### TAREFAS DO EXERCÍCIO
1: Indique se cada afirmação concorda com o texto sobre Godzilla, respondendo sim ou não e citando literalmente as palavras do texto que decidem: (a) o filme foi orçado em 100 milhões de ienes; (b) a adaptação americana de 1956 ficou praticamente igual ao original; (c) King Kong vs Godzilla foi lançado em 1955.
2: Imprima sem nenhuma alteração o trecho do texto sobre Godzilla que vai de "Em 1956, o filme" até "nos anos 1990.".

### TEXTO DE ORIGEM
Momoko Kouchi e Akira Takarada

BASTIDORES E REPERCUSSÃO


Gojira surgiu como um projeto pessoal do produtor Tomoyuki Tanaka (1910~1997), da Toho Company, que encomendou a seus profissionais de confiança um filme de monstro gigante, no estilo do clássico americano The Beast from 20,000 Fathoms (1953). E assim, o diretor Ishiro Honda (1911~1993) e o mestre dos efeitos especiais Eiji Tsuburaya (1901~1970) fariam a primeira de muitas parcerias para a Toho. Anos depois, Tsuburaya criaria seu próprio estúdio e faria História novamente ao coordenar os trabalhos de criação de Ultraman, outro ícone da cultura pop japonesa. O nome da criatura veio da combinação dos termos japoneses "kujira" ("baleia") e "gorira" ("gorila"), um nome que imaginavam soar exótico e capaz de indicar que a criatura seria colossal como uma baleia, e selvagem como um gorila. O filme foi orçado em 100 milhões de ienes (cerca de 670 mil dólares, o que era razoável para a época), com uma arrecadação de 152 milhões de ienes nas bilheterias de cinema. Seu elenco, liderado por Akira Takarada (1934~2022), era formado por atores do primeiro escalão de astros japoneses e a produção só teve seu prestígio aumentado com o passar dos anos. A repercussão foi tão grande que a Toho encomendou uma continuação em ritmo acelerado, dando origem ao filme Gojira no Gyakushuu (rebatizado depois como Godzilla Raids Again), em 1955. Um terceiro filme viria em 1962, com o aguardado confronto com o famoso monstro americano, gerando o filme King Kong vs Godzilla. Muitas outras produções viriam depois, com Godzilla eventualmente se tornando o salvador da humanidade.


Em 1956, o filme foi adaptado nos EUA como Godzilla The King Of Monsters, e se tornou um filme significativamente diferente do original. Foram acrescentadas muitas cenas com um elenco americano liderado pelo ator Raymond Burr, famoso na época pela série de TV Perry Mason. Seu nome passou a ser o principal do elenco, interpretando um repórter que investiga sobre Godzilla. Foi a primeira adaptação americana de uma obra japonesa com acréscimo de atores ocidentais, antecipando em décadas o que seria feito, de forma mais intensa, pela Saban Entertainment e sua franquia Power Rangers nos anos 1990.

Godzilla vs Biollante (1989), um dos melhores filmes japoneses da franquia.

### CONJUNTO DE DADOS
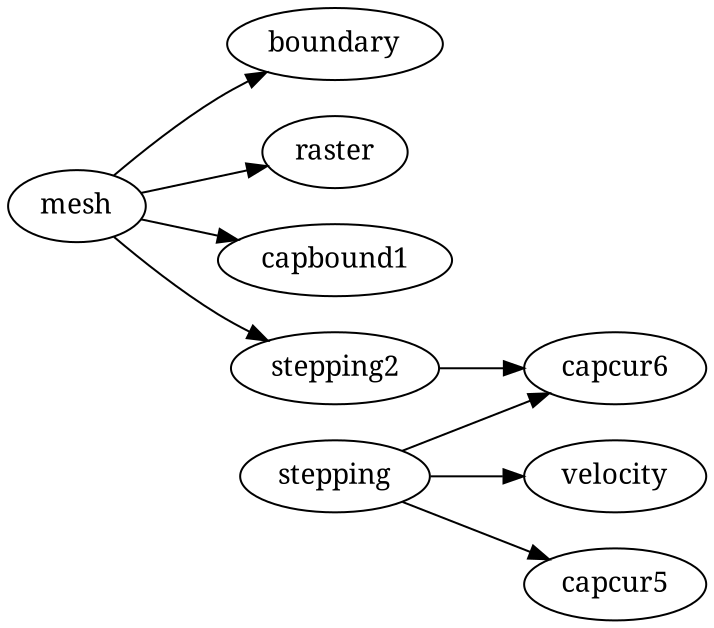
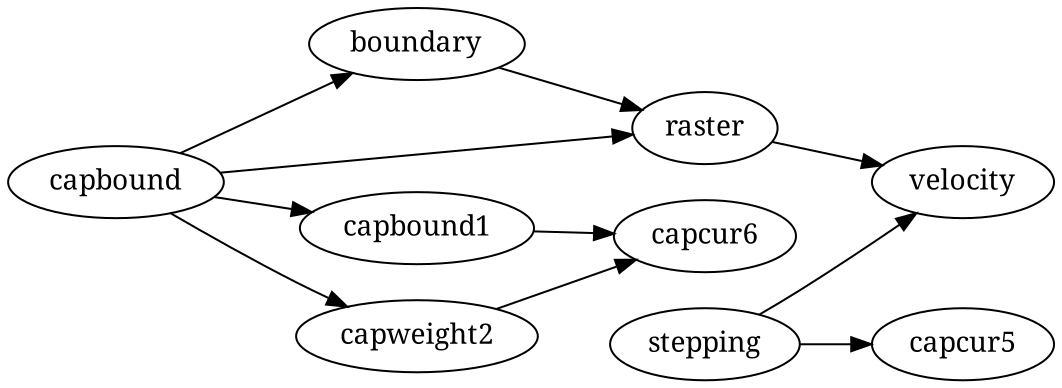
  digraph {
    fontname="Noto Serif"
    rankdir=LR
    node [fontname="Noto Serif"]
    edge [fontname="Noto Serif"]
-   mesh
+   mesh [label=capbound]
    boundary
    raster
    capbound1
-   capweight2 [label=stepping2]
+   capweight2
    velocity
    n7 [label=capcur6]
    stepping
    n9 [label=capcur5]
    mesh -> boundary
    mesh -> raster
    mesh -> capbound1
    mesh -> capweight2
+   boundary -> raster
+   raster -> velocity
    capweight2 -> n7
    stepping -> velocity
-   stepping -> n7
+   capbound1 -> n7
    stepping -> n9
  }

### RESPOSTAS
1:
(a) Sim: "O filme foi orçado em 100 milhões de ienes".
(b) Não: "se tornou um filme significativamente diferente do original".
(c) Não: "Um terceiro filme viria em 1962, com o aguardado confronto com o famoso monstro americano, gerando o filme King Kong vs Godzilla".

2:
Em 1956, o filme foi adaptado nos EUA como Godzilla The King Of Monsters, e se tornou um filme significativamente diferente do original. Foram acrescentadas muitas cenas com um elenco americano liderado pelo ator Raymond Burr, famoso na época pela série de TV Perry Mason. Seu nome passou a ser o principal do elenco, interpretando um repórter que investiga sobre Godzilla. Foi a primeira adaptação americana de uma obra japonesa com acréscimo de atores ocidentais, antecipando em décadas o que seria feito, de forma mais intensa, pela Saban Entertainment e sua franquia Power Rangers nos anos 1990.